I don't remember what your face looks like..
I don't remember your face either, just your dick.
Almost peed between 2 cars...till I realized that it's daytime and I'm sober.
The only thing that makes me want to stop the affair is that I am the Monica Lewinksy in this triangle.
He fell asleep and they duct taped him to the floor. He's pissed.
I guess I gave him a 20 minute play-by-play of the first three sections of R. Kelly's 'trapped in a closet.'
But besides the pee thing, he sounds like a nice guy.
she found out just an hour ago that she might have cervical cancer. either way we're watching 50/50 and taking a shot of patron anytime anyone says cancer.
If you happen to tell anybody my drunk story in the near future, please refrain from telling them about me shitting myself. People are getting the wrong idea and random people are messaging me on Facebook making fun of me for that
Brian got his first ever blow job last night.
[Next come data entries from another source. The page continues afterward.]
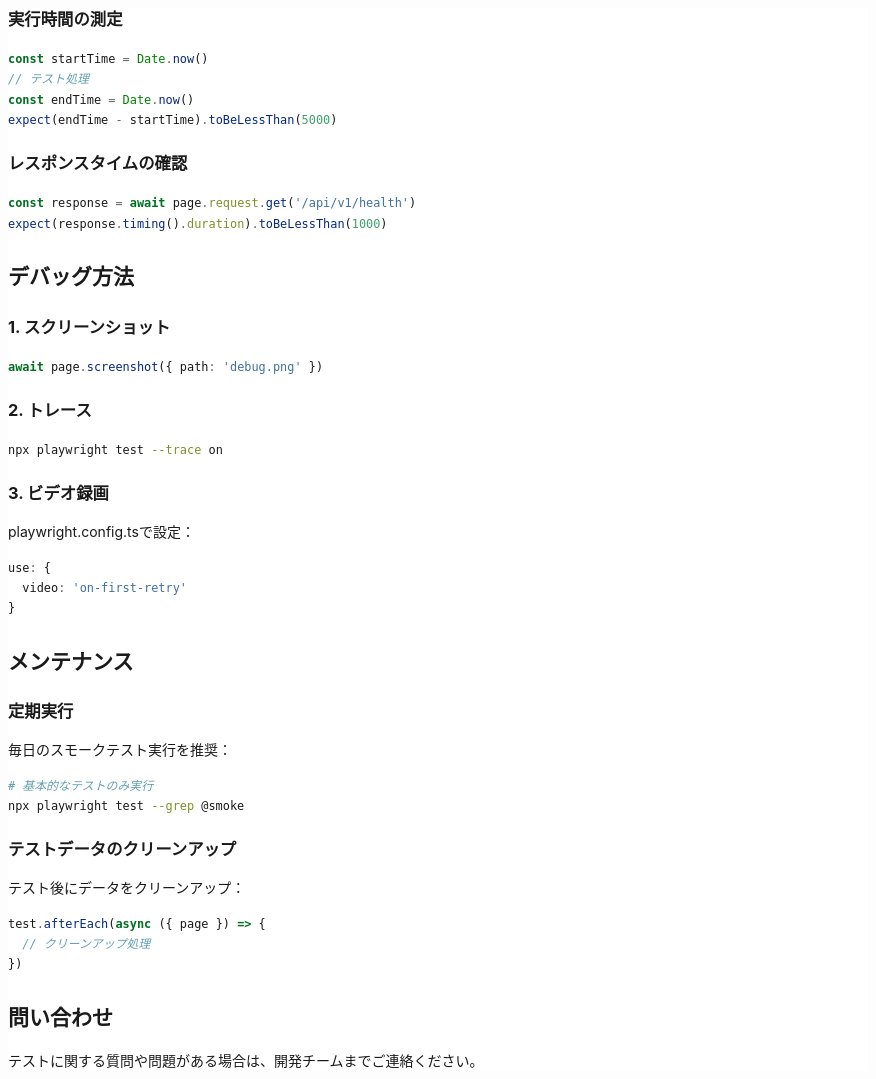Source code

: ### 実行時間の測定

```typescript
const startTime = Date.now()
// テスト処理
const endTime = Date.now()
expect(endTime - startTime).toBeLessThan(5000)
```

### レスポンスタイムの確認

```typescript
const response = await page.request.get('/api/v1/health')
expect(response.timing().duration).toBeLessThan(1000)
```

## デバッグ方法

### 1. スクリーンショット

```typescript
await page.screenshot({ path: 'debug.png' })
```

### 2. トレース

```bash
npx playwright test --trace on
```

### 3. ビデオ録画

playwright.config.tsで設定：
```typescript
use: {
  video: 'on-first-retry'
}
```

## メンテナンス

### 定期実行

毎日のスモークテスト実行を推奨：

```bash
# 基本的なテストのみ実行
npx playwright test --grep @smoke
```

### テストデータのクリーンアップ

テスト後にデータをクリーンアップ：
```typescript
test.afterEach(async ({ page }) => {
  // クリーンアップ処理
})
```

## 問い合わせ

テストに関する質問や問題がある場合は、開発チームまでご連絡ください。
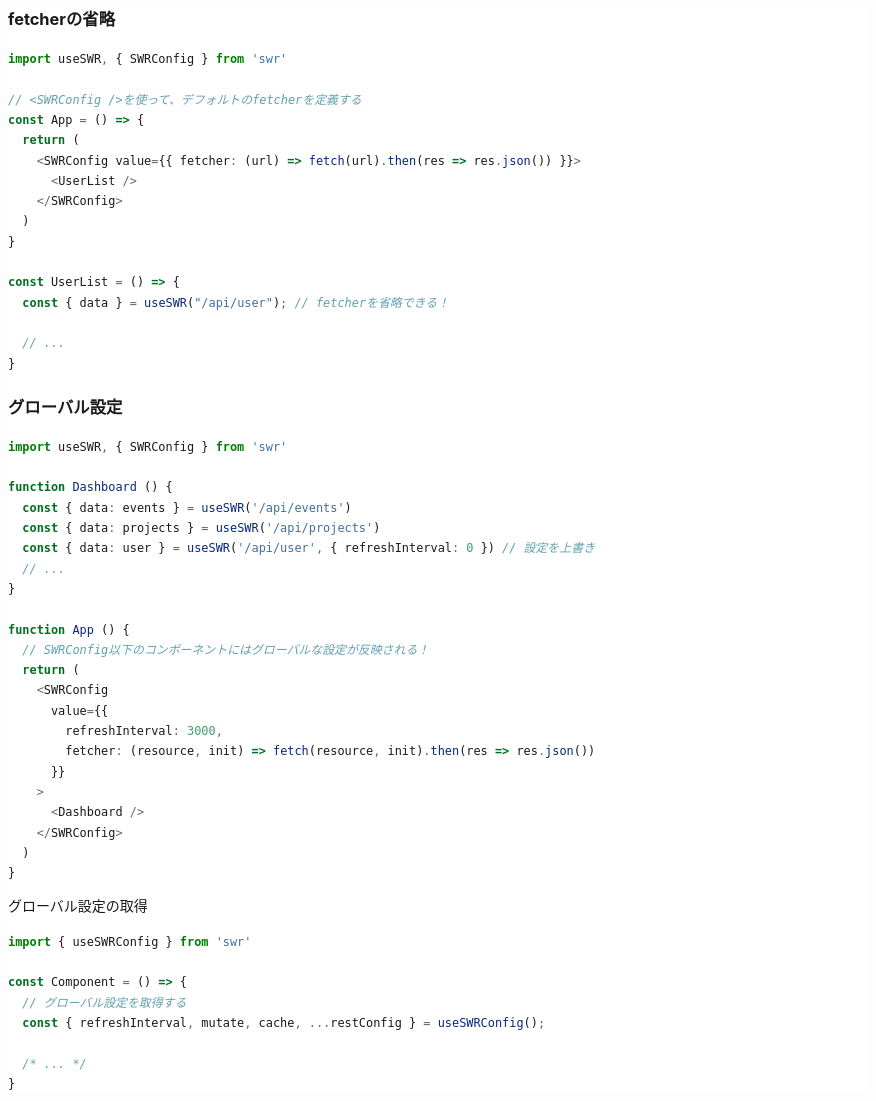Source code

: 
### fetcherの省略

```ts
import useSWR, { SWRConfig } from 'swr'

// <SWRConfig />を使って、デフォルトのfetcherを定義する
const App = () => {
  return (
    <SWRConfig value={{ fetcher: (url) => fetch(url).then(res => res.json()) }}>
      <UserList />
    </SWRConfig>
  )
}

const UserList = () => {
  const { data } = useSWR("/api/user"); // fetcherを省略できる！

  // ...
}
```


### グローバル設定
```ts
import useSWR, { SWRConfig } from 'swr'

function Dashboard () {
  const { data: events } = useSWR('/api/events')
  const { data: projects } = useSWR('/api/projects')
  const { data: user } = useSWR('/api/user', { refreshInterval: 0 }) // 設定を上書き
  // ...
}

function App () {
  // SWRConfig以下のコンポーネントにはグローバルな設定が反映される！
  return (
    <SWRConfig
      value={{
        refreshInterval: 3000,
        fetcher: (resource, init) => fetch(resource, init).then(res => res.json())
      }}
    >
      <Dashboard />
    </SWRConfig>
  )
}
```

グローバル設定の取得
```ts
import { useSWRConfig } from 'swr'

const Component = () => {
  // グローバル設定を取得する
  const { refreshInterval, mutate, cache, ...restConfig } = useSWRConfig();

  /* ... */
}
```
We should make him a scrapbook.
We split an eighth of shrooms and went ice fishing. It didn't get weird until I caught one and we both started crying.
i definitely signed you up to receive text message notifications from a jukebox last night. Not even sorry.
Like I could never be a lawyer because I would just look like a porn star impersonation of a lawyer.
Dude what is wrong with me. I'm like a strong independent woman and shit.
Boys winking, cowboys tipping their hats, old people looking disappointed.... ah, I had forgotten the unholy powers of exposed cleavage!
You are my hero.
Remember that gum I swallowed 3 days ago? I just threw it up.... whole.